Spending not only way government robs its taxpayers
We almost daily complain of taxes and regulations which consume about 40 percent of many working individual’s income.
In recent months spending at the federal level has become outlandish. However, spending money we don’t have is just part of a problem.
Government waste, especially at the national level, is ridiculous. And it is easily traced back to also include those beyond the current Congress or White House resident. Each year it seems to get a little worse because we never correct these policies and regulations which do not make common sense.
A recent example was pointed out by the Institute for Energy Economics and Financial Analysis (IEEFA).
Using the “competitive” bid process, the federal Bureau of Land Management approved a bid for U.S.-owned coal that was well under half of fair market value, costing U.S. taxpayers an estimated $1.2 billion in a single day.
There was no minimum bid price set and only one company (Peabody) entered a low-ball bid of $1.10 per ton for 721 million tons of the Powder River Basin coal, of which the fair market value is estimated to be $2.79 per ton.
Just days earlier, the IEEFA issued a report that over the past 30 years taxpayers have missed out on an estimated $28.9 billion in revenues due to Powder River Basin coal having been sold at less than its fair market value.
Northeastern Wyoming’s Powder River Basin, which was home to the 91st Infantry Division in World War I, is currently producing 44 percent of the nation’s coal.
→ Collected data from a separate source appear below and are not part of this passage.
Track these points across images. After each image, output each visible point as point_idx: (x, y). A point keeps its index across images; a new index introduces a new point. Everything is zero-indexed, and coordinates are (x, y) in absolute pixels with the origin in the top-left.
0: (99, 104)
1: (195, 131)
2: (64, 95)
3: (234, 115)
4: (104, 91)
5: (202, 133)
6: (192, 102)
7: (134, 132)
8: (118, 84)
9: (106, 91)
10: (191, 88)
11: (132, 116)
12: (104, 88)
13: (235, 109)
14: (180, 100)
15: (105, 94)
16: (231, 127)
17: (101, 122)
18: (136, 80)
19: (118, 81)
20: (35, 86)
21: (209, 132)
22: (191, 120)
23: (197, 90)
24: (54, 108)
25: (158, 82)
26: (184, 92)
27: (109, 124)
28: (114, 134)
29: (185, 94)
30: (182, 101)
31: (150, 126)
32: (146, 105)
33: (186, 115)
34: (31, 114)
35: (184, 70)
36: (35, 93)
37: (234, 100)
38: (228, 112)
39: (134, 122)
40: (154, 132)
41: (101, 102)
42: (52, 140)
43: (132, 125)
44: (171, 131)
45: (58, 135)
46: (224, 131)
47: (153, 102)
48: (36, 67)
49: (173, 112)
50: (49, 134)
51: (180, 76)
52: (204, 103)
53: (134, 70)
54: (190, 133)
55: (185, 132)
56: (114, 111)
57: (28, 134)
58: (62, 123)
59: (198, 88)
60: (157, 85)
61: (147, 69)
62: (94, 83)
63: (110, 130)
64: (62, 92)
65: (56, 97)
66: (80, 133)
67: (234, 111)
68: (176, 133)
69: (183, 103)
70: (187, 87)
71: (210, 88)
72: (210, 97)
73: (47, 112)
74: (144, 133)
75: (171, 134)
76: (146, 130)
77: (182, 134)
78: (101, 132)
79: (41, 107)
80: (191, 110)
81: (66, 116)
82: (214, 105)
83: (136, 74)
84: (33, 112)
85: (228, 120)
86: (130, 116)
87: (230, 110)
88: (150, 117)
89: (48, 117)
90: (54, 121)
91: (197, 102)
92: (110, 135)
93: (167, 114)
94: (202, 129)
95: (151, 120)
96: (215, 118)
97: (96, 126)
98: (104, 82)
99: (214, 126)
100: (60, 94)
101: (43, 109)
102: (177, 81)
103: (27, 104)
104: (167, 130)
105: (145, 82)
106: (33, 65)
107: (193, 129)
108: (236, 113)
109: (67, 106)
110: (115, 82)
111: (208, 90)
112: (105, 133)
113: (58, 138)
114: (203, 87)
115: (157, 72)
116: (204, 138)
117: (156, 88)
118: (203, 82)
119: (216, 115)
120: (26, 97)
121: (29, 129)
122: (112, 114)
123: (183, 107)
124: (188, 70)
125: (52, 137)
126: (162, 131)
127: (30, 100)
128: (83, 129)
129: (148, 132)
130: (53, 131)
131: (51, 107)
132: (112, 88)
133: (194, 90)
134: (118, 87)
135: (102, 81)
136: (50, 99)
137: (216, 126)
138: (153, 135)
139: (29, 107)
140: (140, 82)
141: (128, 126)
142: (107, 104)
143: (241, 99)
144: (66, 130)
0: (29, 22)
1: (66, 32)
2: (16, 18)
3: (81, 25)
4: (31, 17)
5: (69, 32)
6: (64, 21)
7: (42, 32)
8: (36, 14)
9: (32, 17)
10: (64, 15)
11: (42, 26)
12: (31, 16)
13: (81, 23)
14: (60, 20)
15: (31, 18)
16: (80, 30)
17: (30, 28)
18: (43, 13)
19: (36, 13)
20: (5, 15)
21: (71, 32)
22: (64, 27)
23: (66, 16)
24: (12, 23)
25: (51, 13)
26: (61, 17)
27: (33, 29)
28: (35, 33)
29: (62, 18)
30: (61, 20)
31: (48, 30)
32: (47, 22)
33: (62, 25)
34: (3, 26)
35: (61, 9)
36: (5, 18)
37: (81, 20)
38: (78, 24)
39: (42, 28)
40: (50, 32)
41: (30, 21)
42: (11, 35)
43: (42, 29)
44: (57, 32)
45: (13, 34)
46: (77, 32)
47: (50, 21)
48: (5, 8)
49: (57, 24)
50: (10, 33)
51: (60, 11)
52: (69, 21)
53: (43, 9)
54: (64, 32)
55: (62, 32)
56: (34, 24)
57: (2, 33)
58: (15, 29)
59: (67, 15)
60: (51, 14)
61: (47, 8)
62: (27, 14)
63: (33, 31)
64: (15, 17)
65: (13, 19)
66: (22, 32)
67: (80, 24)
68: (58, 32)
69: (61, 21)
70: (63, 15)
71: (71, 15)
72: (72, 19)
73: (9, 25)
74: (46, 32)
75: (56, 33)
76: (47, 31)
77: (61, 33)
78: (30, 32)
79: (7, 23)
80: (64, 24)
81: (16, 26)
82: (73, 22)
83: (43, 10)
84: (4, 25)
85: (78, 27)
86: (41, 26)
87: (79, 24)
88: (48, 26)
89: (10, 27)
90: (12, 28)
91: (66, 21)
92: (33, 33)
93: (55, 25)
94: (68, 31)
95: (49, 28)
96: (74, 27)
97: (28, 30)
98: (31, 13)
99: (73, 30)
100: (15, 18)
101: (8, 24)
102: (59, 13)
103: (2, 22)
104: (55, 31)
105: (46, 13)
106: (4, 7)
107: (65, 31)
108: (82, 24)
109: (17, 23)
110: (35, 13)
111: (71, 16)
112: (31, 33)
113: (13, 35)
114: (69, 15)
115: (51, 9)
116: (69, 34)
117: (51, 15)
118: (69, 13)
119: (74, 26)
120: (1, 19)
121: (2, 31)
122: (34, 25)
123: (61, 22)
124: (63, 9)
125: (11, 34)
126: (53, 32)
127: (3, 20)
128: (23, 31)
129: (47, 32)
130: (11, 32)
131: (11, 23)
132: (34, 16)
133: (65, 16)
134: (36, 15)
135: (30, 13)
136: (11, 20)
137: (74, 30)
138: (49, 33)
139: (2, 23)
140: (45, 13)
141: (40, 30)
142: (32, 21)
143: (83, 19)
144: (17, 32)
The study showed that since 1991 only four out of 26 major Powder River Basin coal sales have had more than one bidder. Two had only two bidders.
The failure, attributed to lack of oversight, is especially troubling as a scandal erupted three decades ago over the same industry give-away practices, and clear, transparent reforms were laid out by Congress in the wake of that scandal. The Department of Interior, through its Bureau of Land Management, is responsible for sale of the coal. The United States owns almost all of the coal in the region and is extremely influential in shaping U.S. annual coal production levels.
Readers are aware that should we discontinue wide use of coal. China is anxiously anticipating purchase of coal from the Powder River Basin. It is our belief that the reasonable application of cleaner air rules as passed recently will permit coal to continue a very reasonable source of energy in the long run.
We also believe strongly that part of our obligation as a nation is to encourage a society that is friendly to business and industry. However, we do not support the idea of giving away any of our taxpayer property to businesses through a faulty bidding process or any other means.
Hopefully, the political parties will forget about the upcoming elections long enough to get the fox out of the hen house!